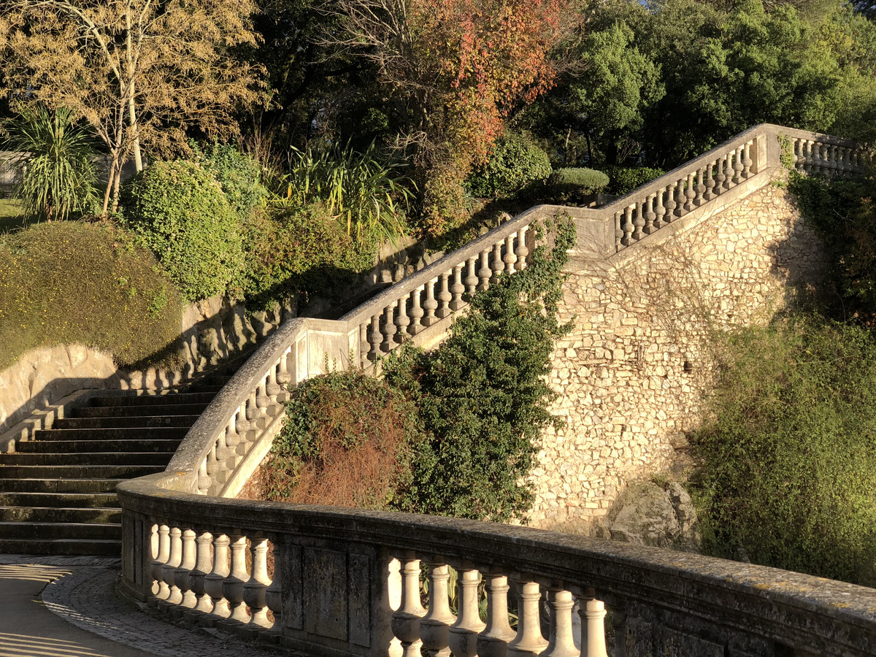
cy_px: 328
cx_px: 438
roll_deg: +1.9
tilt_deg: +4.0
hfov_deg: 36.8
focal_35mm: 52
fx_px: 1316
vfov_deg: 28.0
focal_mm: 6
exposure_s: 1/306
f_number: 2.4
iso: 16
__________
__Problem__: Exact repetition of each line above is expected; images are to be omitted.

__Output of the task__:
cy_px: 328
cx_px: 438
roll_deg: +1.9
tilt_deg: +4.0
hfov_deg: 36.8
focal_35mm: 52
fx_px: 1316
vfov_deg: 28.0
focal_mm: 6
exposure_s: 1/306
f_number: 2.4
iso: 16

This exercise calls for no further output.